# Gerücht ?



## Kotor (17. April 2013)

*Gerücht ?*

Hi allerseits,

habe heute einen netten Briten, der in der Formel 1 tätig ist, kennengelernt.
Er meinte dass es in den nächsten Jahren eine F1 Simulation geben wird, in der du online und live ! am Renntag der echten F1, als 25igster Fahrer mitfährst. 
Deine Online Live Gegner sind keine Anderen Spieler, sondern die echten Fahrer die gerade live unterwegs sind.
So soll jede Saison ein Online Weltmeister parallel zum Echten Weltmeister ermittelt werden.
Alle nur vorstellbaren Daten der Rennteams über ihr fahrendes Auto sind Live vorhanden (darum gings eigentlich) und werden den Spielern anscheinend auf Servern zur Verfügung gestellt. 
Einziges weiteres Detail: PS4

Mich würde interessieren wie weit die F1 PC Spiele bereits Live Features haben und obs vlt. eh schon infos zum Thema gibt.

grüße
kotor


----------



## Singlecoreplayer2500+ (17. April 2013)

*AW: Gerücht ?*



Kotor schrieb:


> Hi allerseits,
> 
> habe heute einen netten Briten, der in der Formel 1 tätig ist, kennengelernt.
> 
> ...



Wen denn? ... Bernie Ecclestone 


Sorry, der musste sein 

Hört sich interessant an, wäre interessant da virtuell mitzufahren.


----------



## Kotor (17. April 2013)

*AW: Gerücht ?*

kein problem 

ich beantworte im Prinzip eh keine Fragen zum Thema.
Den Namen wird man sowieso nicht kennen.


----------



## Dr Bakterius (17. April 2013)

*AW: Gerücht ?*

Glaub ich eher nicht dran, genausowenig wie das veröffentlichen der Telemetriedaten. Ich denke auch das es für die Masse schnell langweilig wird wenn man permanent die rote Laterne erntet


----------



## turbosnake (17. April 2013)

*AW: Gerücht ?*

Kein Team wird seine Telemetrie Daten rausrücken, außer vll die Hinterbänkler.
Ist also wohl eher Blödsinn.

Kann es sein das du das am 1 April gehört hast?


----------



## Kotor (17. April 2013)

*AW: Gerücht ?*



Dr Bakterius schrieb:


> .... das veröffentlichen der Telemetriedaten.

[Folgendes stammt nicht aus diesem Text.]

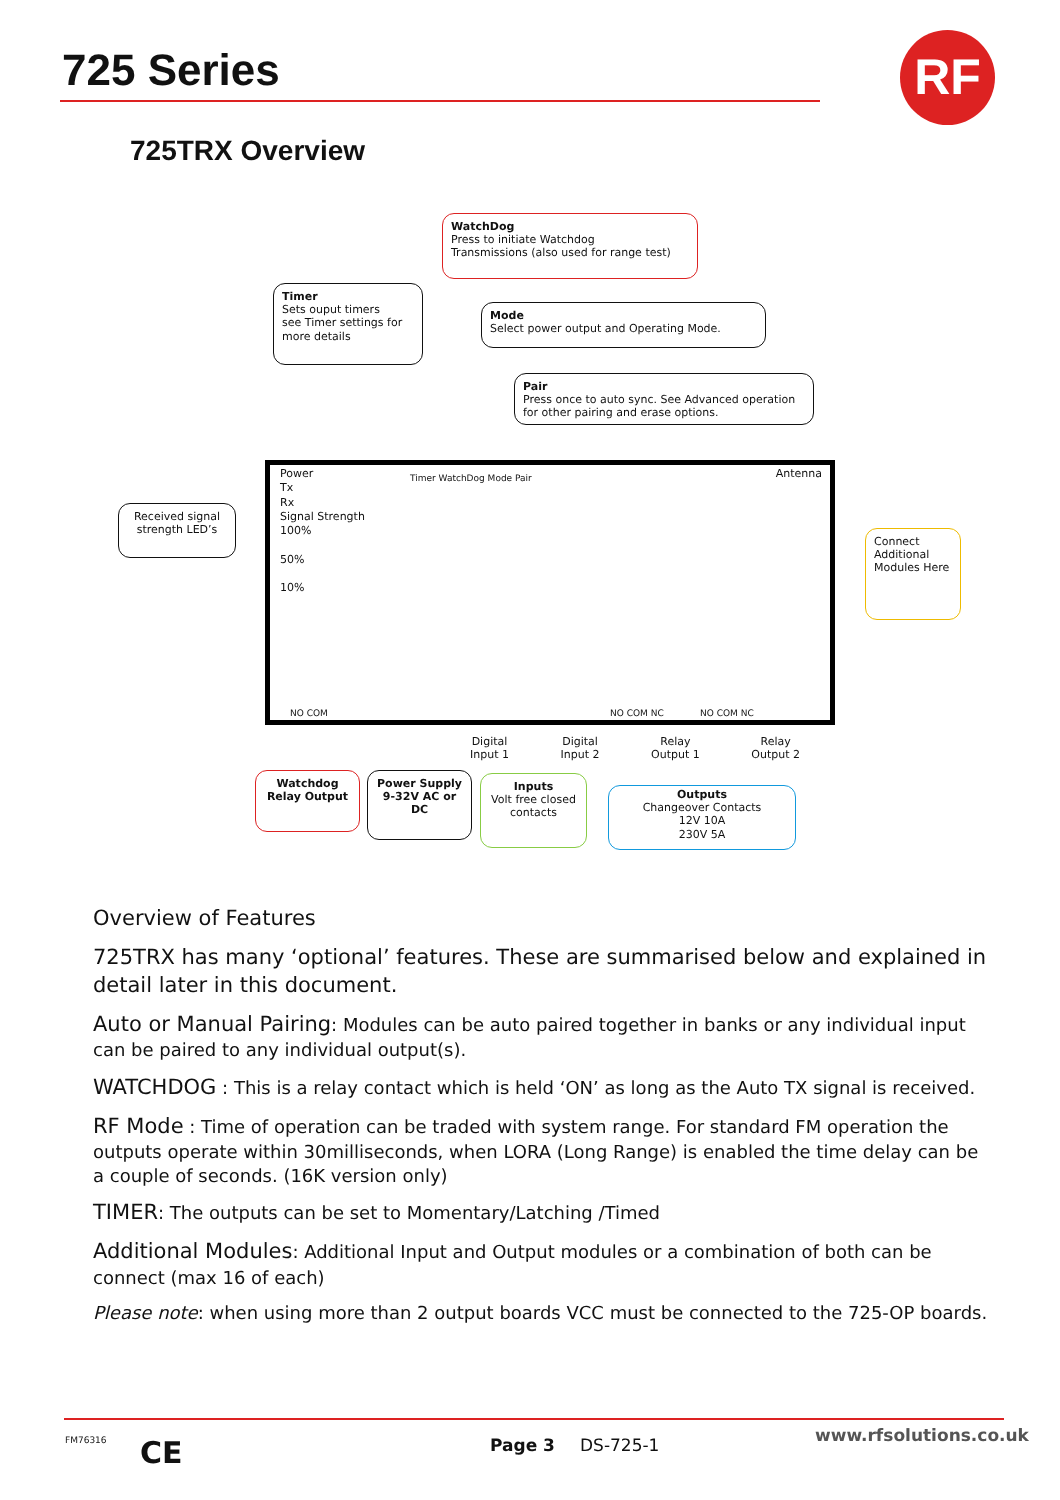725 Series RF
725TRX Overview
WatchDog
Press to initiate Watchdog
Transmissions (also used for range test)
Timer
Sets ouput timers
see Timer settings for
more details
Mode
Select power output and Operating Mode.
Pair
Press once to auto sync. See Advanced operation for other pairing and erase options.
Received signal strength LED’s
Power
Tx
Rx
Signal Strength
100%
50%
10%
Timer WatchDog Mode Pair Antenna
NO COM NO COM NC NO COM NC
Connect Additional Modules Here
Digital
Input 1 Digital
Input 2 Relay
Output 1 Relay
Output 2
Watchdog Relay Output
Power Supply 9-32V AC or DC
Inputs
Volt free closed contacts
Outputs
Changeover Contacts
12V 10A
230V 5A
Overview of Features
725TRX has many ‘optional’ features. These are summarised below and explained in detail later in this document.
Auto or Manual Pairing: Modules can be auto paired together in banks or any individual input can be paired to any individual output(s).
WATCHDOG : This is a relay contact which is held ‘ON’ as long as the Auto TX signal is received.
RF Mode : Time of operation can be traded with system range. For standard FM operation the outputs operate within 30milliseconds, when LORA (Long Range) is enabled the time delay can be a couple of seconds. (16K version only)
TIMER: The outputs can be set to Momentary/Latching /Timed
Additional Modules: Additional Input and Output modules or a combination of both can be connect (max 16 of each)
Please note: when using more than 2 output boards VCC must be connected to the 725-OP boards.
FM76316 CE Page 3 DS-725-1 www.rfsolutions.co.uk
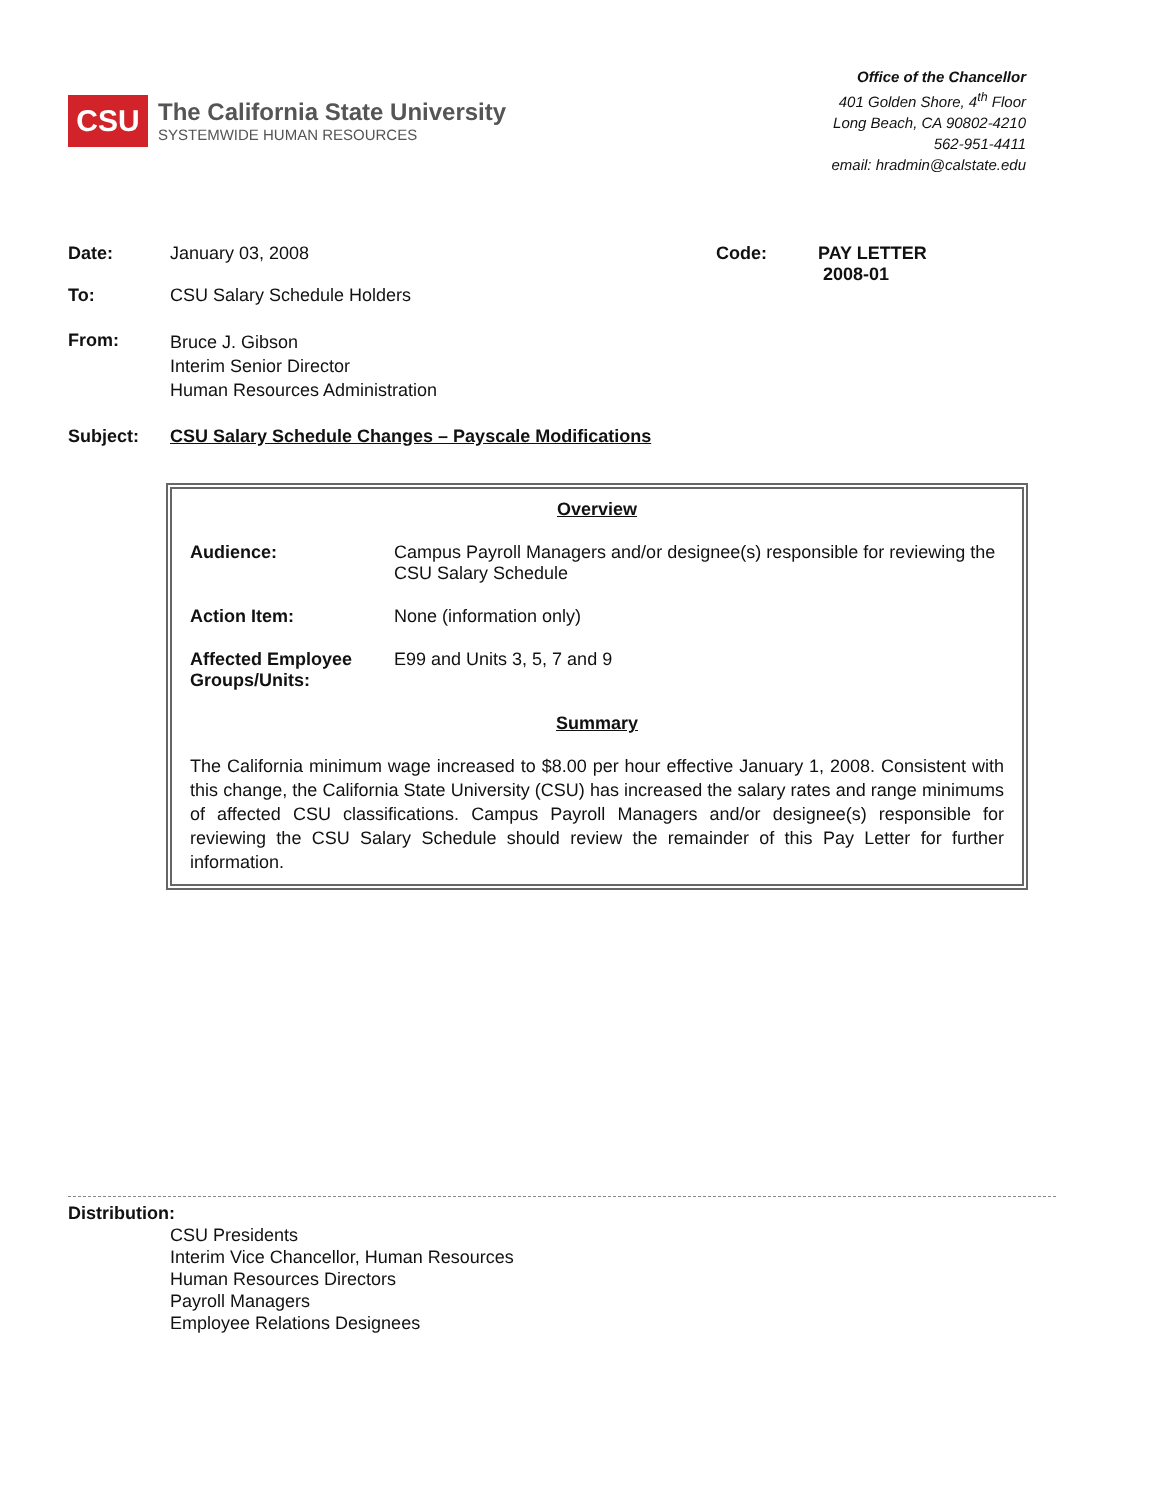CSU
The California State University
SYSTEMWIDE HUMAN RESOURCES
Office of the Chancellor
401 Golden Shore, 4<sup>th</sup> Floor
Long Beach, CA 90802-4210
562-951-4411
email: hradmin@calstate.edu
Date: January 03, 2008 Code: PAY LETTER
2008-01
To: CSU Salary Schedule Holders
From:
Bruce J. Gibson
Interim Senior Director
Human Resources Administration
Subject: CSU Salary Schedule Changes – Payscale Modifications
Overview
Audience: Campus Payroll Managers and/or designee(s) responsible for reviewing the CSU Salary Schedule
Action Item: None (information only)
Affected Employee Groups/Units:
E99 and Units 3, 5, 7 and 9
Summary
The California minimum wage increased to $8.00 per hour effective January 1, 2008. Consistent with this change, the California State University (CSU) has increased the salary rates and range minimums of affected CSU classifications. Campus Payroll Managers and/or designee(s) responsible for reviewing the CSU Salary Schedule should review the remainder of this Pay Letter for further information.
Distribution:
CSU Presidents
Interim Vice Chancellor, Human Resources
Human Resources Directors
Payroll Managers
Employee Relations Designees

Ich denke wenn du mit der PS4 auf einen Server verbindest, wirst du wenig von Echtzeit Telemetrie Daten auswerten können. 
Du spielst einfach mit.

Edit: eine jap. Firma wird zur Umsetzung eventuell doch die mittel bekommen

Im Zuge einer Firmenveranstaltung (bin Österreicher und die Firma ist unwichtig), habe ich eine Präsentation desjenigen Herren miterlebt.
Japaner entwickeln diese Live Racing Simulation. 

Gottseidank hab ich das Thema "Gerücht ?" gewählt ...


----------



## kero81 (17. April 2013)

*AW: Gerücht ?*

Ich weiß nicht wieso meine Spinnensinner gerade anschlagen, aber ich glaub das bleibt auch nur ein Gerücht...


----------



## brennmeister0815 (18. April 2013)

*AW: Gerücht ?*



Eine Meldung, welche von heute an gerechnet, 17 Tage zu spät kommt, mit dem Substanzgehalt eines Rohrkrepierers. 
Sozusagen ist dieses Gerücht _*slightly mad*_.


----------



## Slezer (18. April 2013)

*AW: Gerücht ?*



Kotor schrieb:


> kein problem
> 
> ich beantworte im Prinzip eh keine Fragen zum Thema.
> Den Namen wird man sowieso nicht kennen.


 
Kein Problem, ich antworte auch nicht zu diesem thema


----------



## Supeq (18. April 2013)

*AW: Gerücht ?*



Kotor schrieb:


> Im Zuge einer Firmenveranstaltung (bin Österreicher und die Firma ist unwichtig)


 
Gibt es noch andere Firmen in Österreich außer Red Bull  ?

Nette Idee mit dem Spiel, wäre doch auch mal eine Variante um Fifa und PES neues Leben einzuhauchen^^


----------



## Kotor (18. April 2013)

*AW: Gerücht ?*

Ja ....! zerreißt es in der Luft. Habs gehört, habs erzählt, was soll ich machen. 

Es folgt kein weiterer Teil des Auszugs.